Now I actively think about it, it makes me feel pretty shit Hmm Sad

WeedlesHatOfDisappointment · 21/10/2016 15:02

No where near as bad as some of these, but 2 of my so called 'friends' at school wrote a 5 page letter in my school leavers book. It was all about how pathetic I was, and that they'd never been my friends the whole time we'd been at school, it was all part of their way of taking the piss out of me. Now I just think fuck em, but reading their message while they sat and openly laughed at me was horrible....

SabineUndine · 21/10/2016 15:05

When my 'D'F said 'How come you're 27 and still single?' Or perhaps when he looked at someone on telly the same build as me and said 'What a great fat lump she is.'

RoundandAroundSheGoes · 21/10/2016 15:07

When I was 17, I slept with a boy. He texted me afterwards and said he wouldn't shag me again because my old self-harm scars put him off what he was doing.

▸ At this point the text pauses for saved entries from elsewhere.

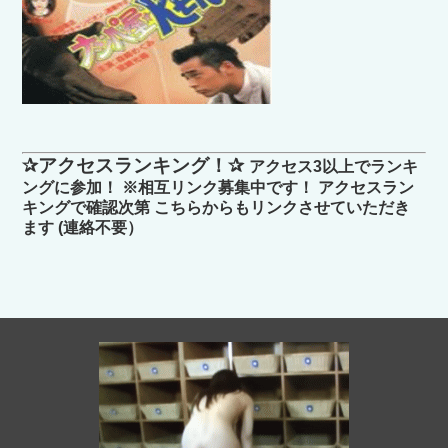
✰アクセスランキング！✰
アクセス3以上でランキ
ングに参加！ ※相互リンク募集中です！ アクセスラン
キングで確認次第 こちらからもリンクさせていただき
ます (連絡不要）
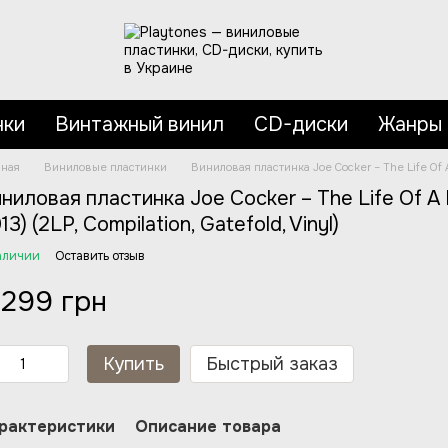
нки
Винтажный винил
CD-диски
Жанры
вная
Виниловые пластинки
Виниловая пластинка Joe Cocker – The Life Of A 
ниловая пластинка Joe Cocker – The Life Of A 
13) (2LP, Compilation, Gatefold, Vinyl)
аличии
Оставить отзыв
 299 грн
Купить
Быстрый заказ
рактеристики
Описание товара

roseteapot101 · 21/10/2016 15:15

ItShouldHaveBeenJessCastismas Fri 21-Oct-16 14:45:17
rose. Very much doubt you are not 'socially compatible' with people; rather your kindness and non-judgemental approach possibly attracts people who will take advantage of your good nature. Very tough to sort the wheat from the chaff, but I'm sure, in time, you will meet individuals who value you for your decency.

thank you for your kindness but after years and years of it i mean over a decade you have to learn to live with it or it will tear you apart. I have had friends who i have been with for years turn on me.I have not just had the typical other mums shun me i have had people with similar problems shun me.

i know and understand i cant really have friends i just need to learn to carry it better

MiaowTheCat · 21/10/2016 15:17

This reply has been deleted

Message withdrawn at poster's request.